Testing the theory that anything critically examined from multiple perspectives will spark conflict, Centerstage’s latest production, X’s and O’s, theatrically highlights America’s love affair with football, examining our country’s favorite pastime while revealing the often traumatic impact the sport has on many of its players and families.
Stirred by the ongoing revelations about football-related brain trauma, playwright KJ Sanchez and co-creator/collaborator, actress Jenny Mercein (daughter of former pro player Chuck Mercein who is still remembered as the hero of the famed “Ice Bowl” of 1967), effectively entwines an evolutionary history of the game, medical testimony, fan discussion and personal narratives from real-life players, retired players, the relatives and survivors of players, coaches and medical experts, producing a keen, high-energy docudrama.
“I’m a lifelong footfall fan, and I wanted to explore what’s going on in American football today,” Sanchez said. “But I wanted to look at it through the lens of the players, families of the players, and the fans to fully examine our cultural values around the game. What we have crafted is a story that presents both the beauty and brutality of the game and how it ties so profoundly into our identity as Americans. We hope the audience embraces the story whether they are ardent football fans or curious theatergoers.”
Dexterously helmed by Director Tony Taccone, the provocative play briskly unfolds on a round stage that resembles a sports-talk TV set, with manifold small and large screens for game telecast snippets and historic projections. The staging – mostly prominent surfaces and screens, along with two banks of stadium-style lights – provides a bold, versatile backdrop against which a variety of scenes play. Strategically saturated with historical images and game footage that provides context, the projection screens intermittently illustrate just how intensely some players can collide.
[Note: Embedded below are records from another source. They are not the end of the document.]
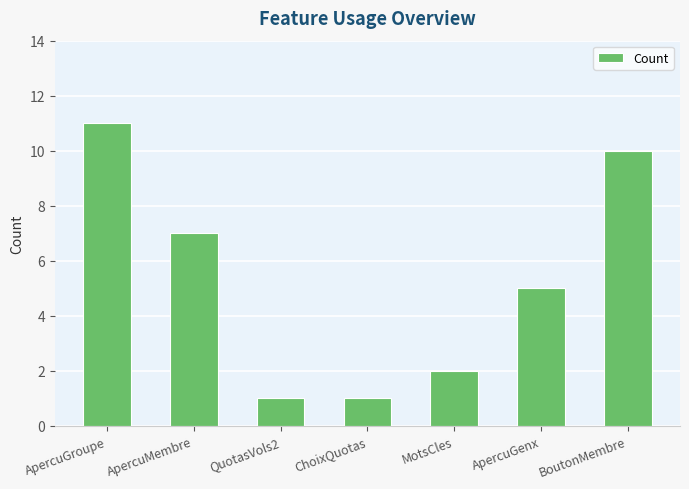

Are the bars grouped side by side (vs. stacked)?

No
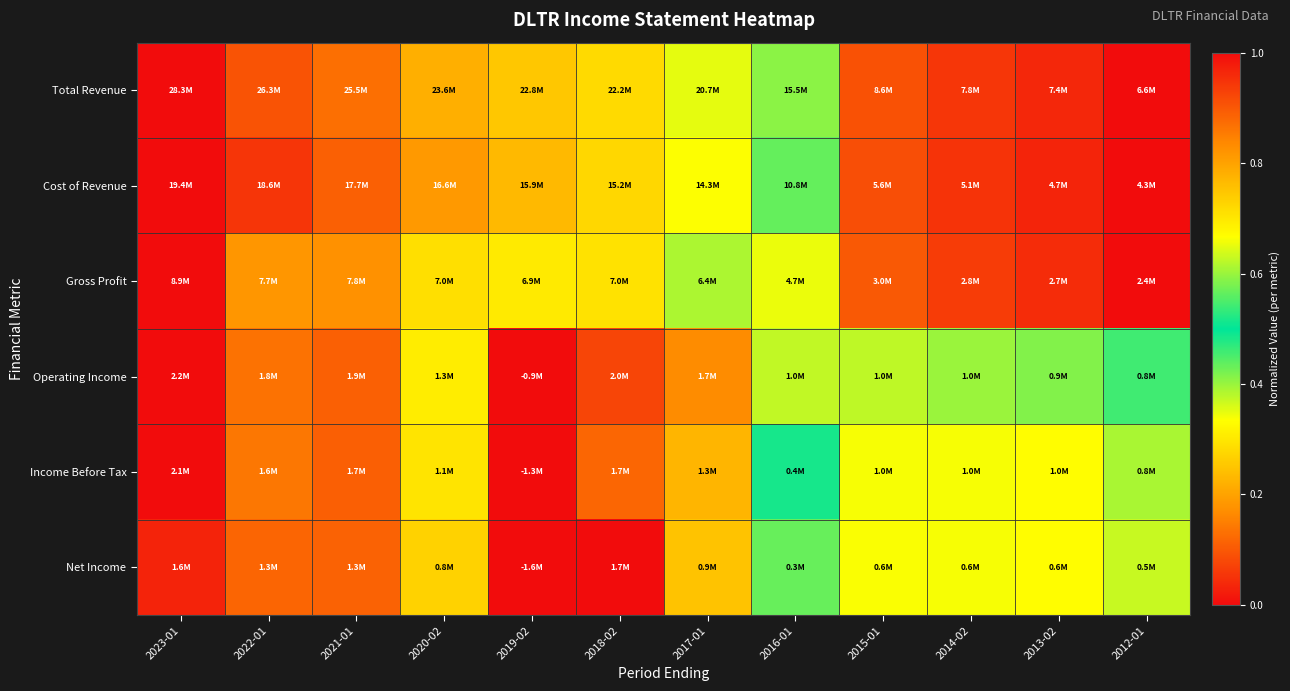

Reading left to right, extract all data points from this chart.

Total Revenue: 2023-01=1.0	2022-01=0.9	2021-01=0.9	2020-02=0.8	2019-02=0.7	2018-02=0.7	2017-01=0.6	2016-01=0.4	2015-01=0.1	2014-02=0.1	2013-02=0.0	2012-01=0.0
Cost of Revenue: 2023-01=1.0	2022-01=0.9	2021-01=0.9	2020-02=0.8	2019-02=0.8	2018-02=0.7	2017-01=0.7	2016-01=0.4	2015-01=0.1	2014-02=0.1	2013-02=0.0	2012-01=0.0
Gross Profit: 2023-01=1.0	2022-01=0.8	2021-01=0.8	2020-02=0.7	2019-02=0.7	2018-02=0.7	2017-01=0.6	2016-01=0.3	2015-01=0.1	2014-02=0.1	2013-02=0.0	2012-01=0.0
Operating Income: 2023-01=1.0	2022-01=0.9	2021-01=0.9	2020-02=0.7	2019-02=0.0	2018-02=0.9	2017-01=0.8	2016-01=0.6	2015-01=0.6	2014-02=0.6	2013-02=0.6	2012-01=0.5
Income Before Tax: 2023-01=1.0	2022-01=0.9	2021-01=0.9	2020-02=0.7	2019-02=0.0	2018-02=0.9	2017-01=0.8	2016-01=0.5	2015-01=0.7	2014-02=0.7	2013-02=0.7	2012-01=0.6
Net Income: 2023-01=1.0	2022-01=0.9	2021-01=0.9	2020-02=0.7	2019-02=0.0	2018-02=1.0	2017-01=0.8	2016-01=0.6	2015-01=0.7	2014-02=0.7	2013-02=0.7	2012-01=0.6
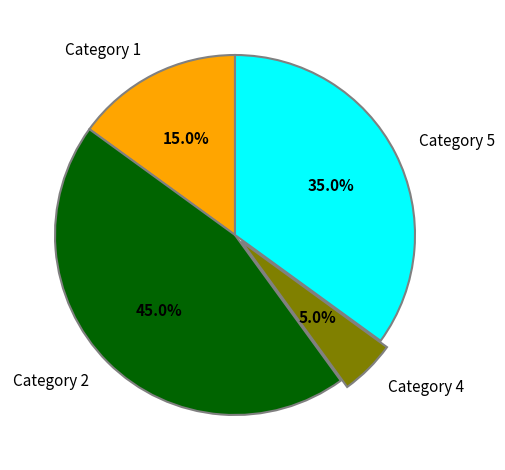

What is the largest slice in the pie chart?

Category 2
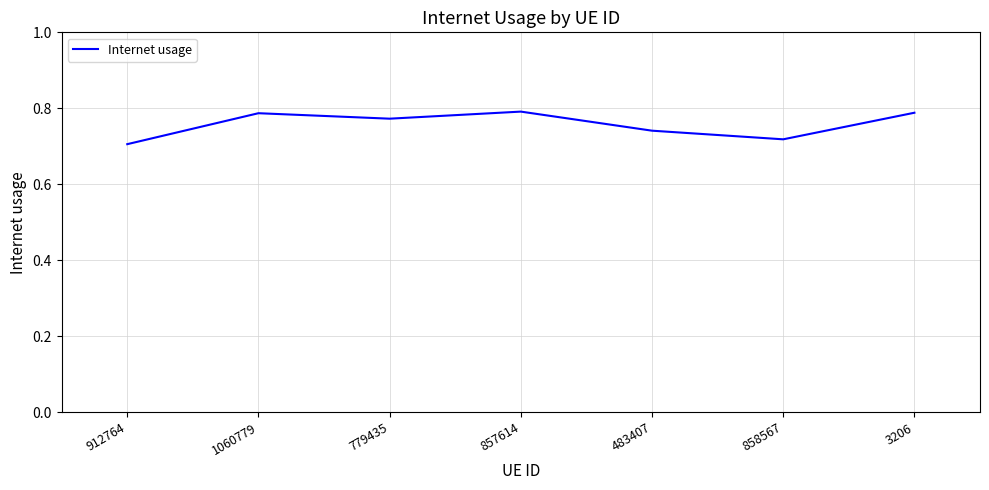

The value at 857614 is 0.8. True or false?

True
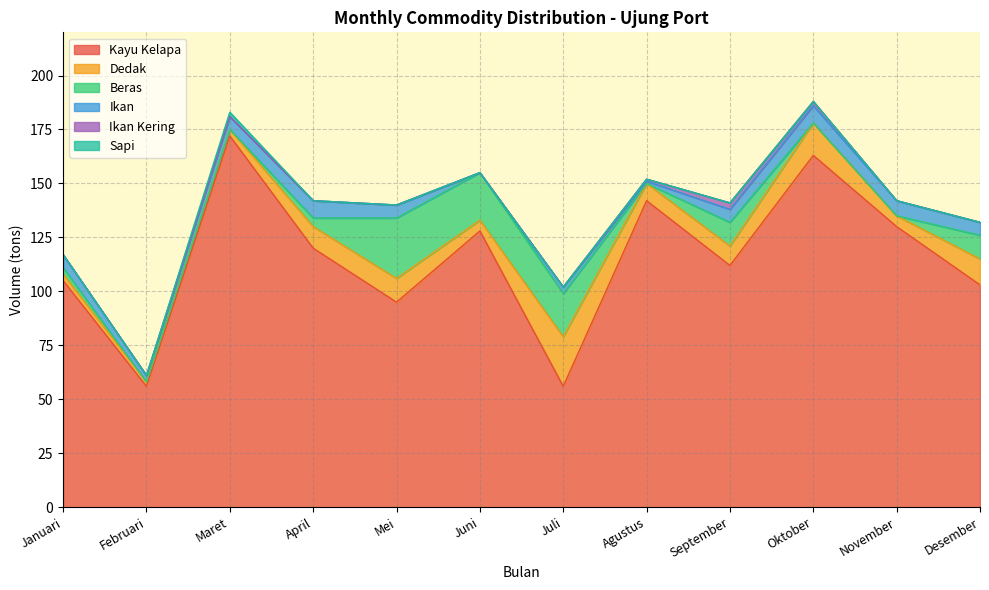

At which label does Dedak first exceed 9?

April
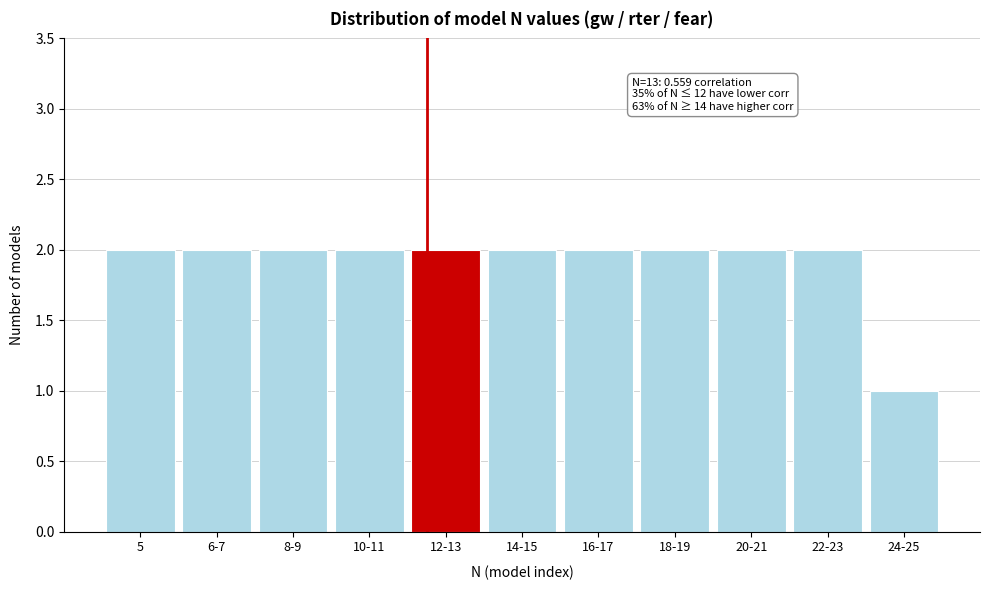

Reading left to right, extract all data points from this chart.

2	2	2	2	2	2	2	2	2	2	1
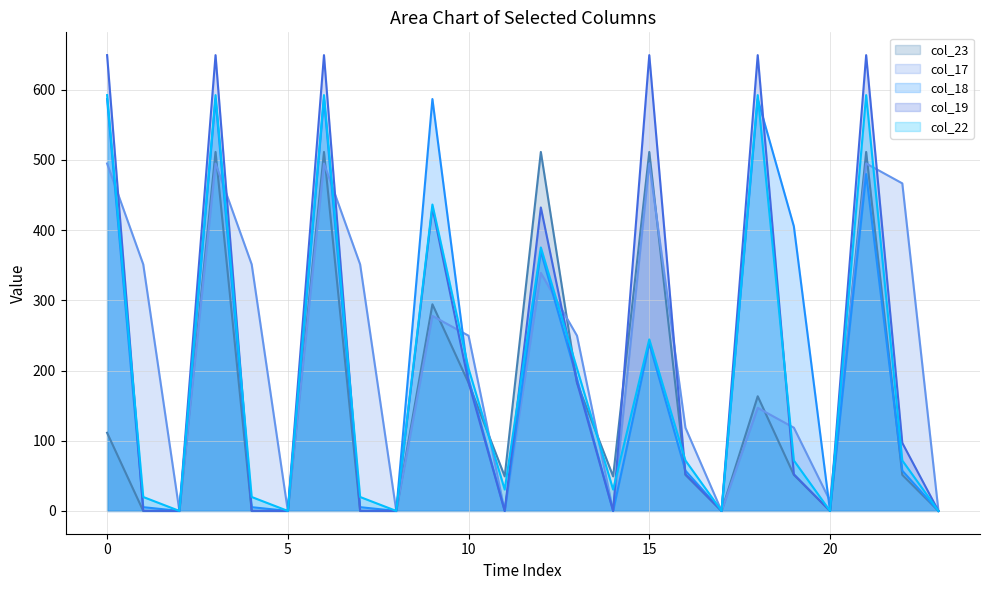

What is the label of the 7th point from the right?

17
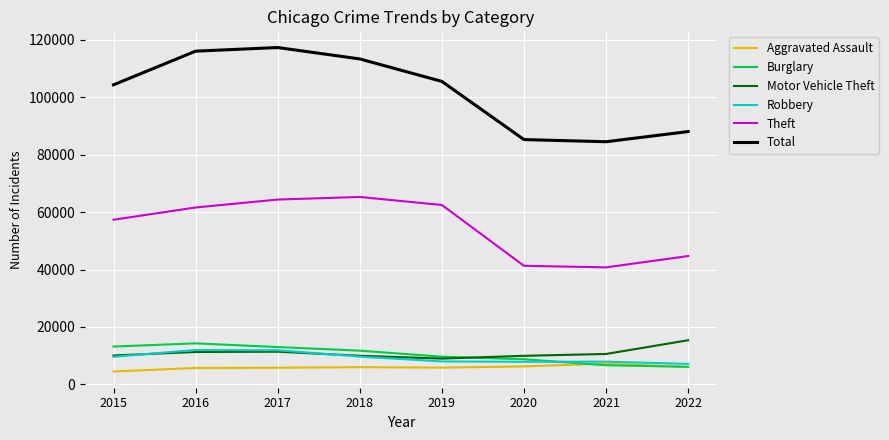

The value of Robbery at 2016 is 11960. True or false?

True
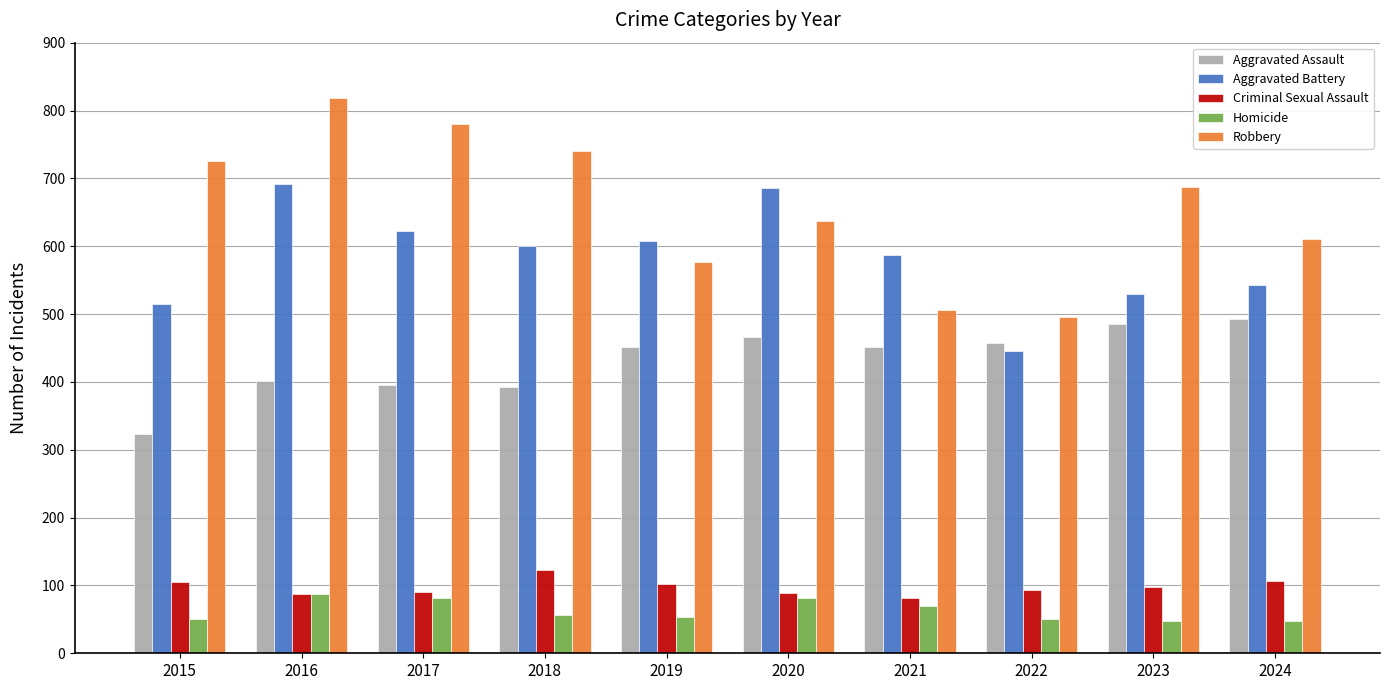

How many groups of bars are there?

10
Scenic Designer Todd Rosenthal and Lighting and Projection Designer Alexander V. Nichols provide just enough flash with the stadium lights and the near-constant video projections to balance with persuasive performances from the energetic cast of six, which includes former 49er safety Dwight Hicks, who helped that team to two Super Bowl victories in 1982 and 1985.
The talented ensemble, comprised of Jenny Mercein, Dwight Hicks, Bill Geisslinger, Anthony Holiday, Eddie Ray Jackson, and Marilee Talkington, each play several roles, and in a zesty 83 minutes they take us from the field, to the locker room, to the hospital, to the sports bar and to the homes of real players in the aftermaths of their sports careers.
Hicks, Geisslinger, and Holiday take on the roles of former players, most coping with various forms of injury; and all but one – Geisslinger’s notably confrontational, now one-legged and aptly named Tough Guy – distressed about what’s been revealed about concussions and CTE (chronic traumatic encephalopathy).
In the most dramatically poignant scene, Mercein — a robust presence in a multitude of roles — and Talkington portray two very distinctive widows of former players, their tender recollections of the early years of their marriages gradually giving way to the profound pain of their spouses’ rapid declines, increasing mental instability and untimely deaths. Their monologues are heartwarmingly interwoven with another by Jackson as BJ, a son remembering his once-happy-go-lucky late father endure the same process.
Insightful and intelligent, X’s and O’s is a thought-provoking, culturally relevant theater piece that is informative and entertaining enough to enchant even non-football fans. Whether a fervent fan or a casual observer who watches the Super Bowl just for the half-time show and commercials, this production packs pathos, humor and humanity to engage, enrich, and delight. Touchdown!
Running Time: Approximately 80 minutes, with no intermission.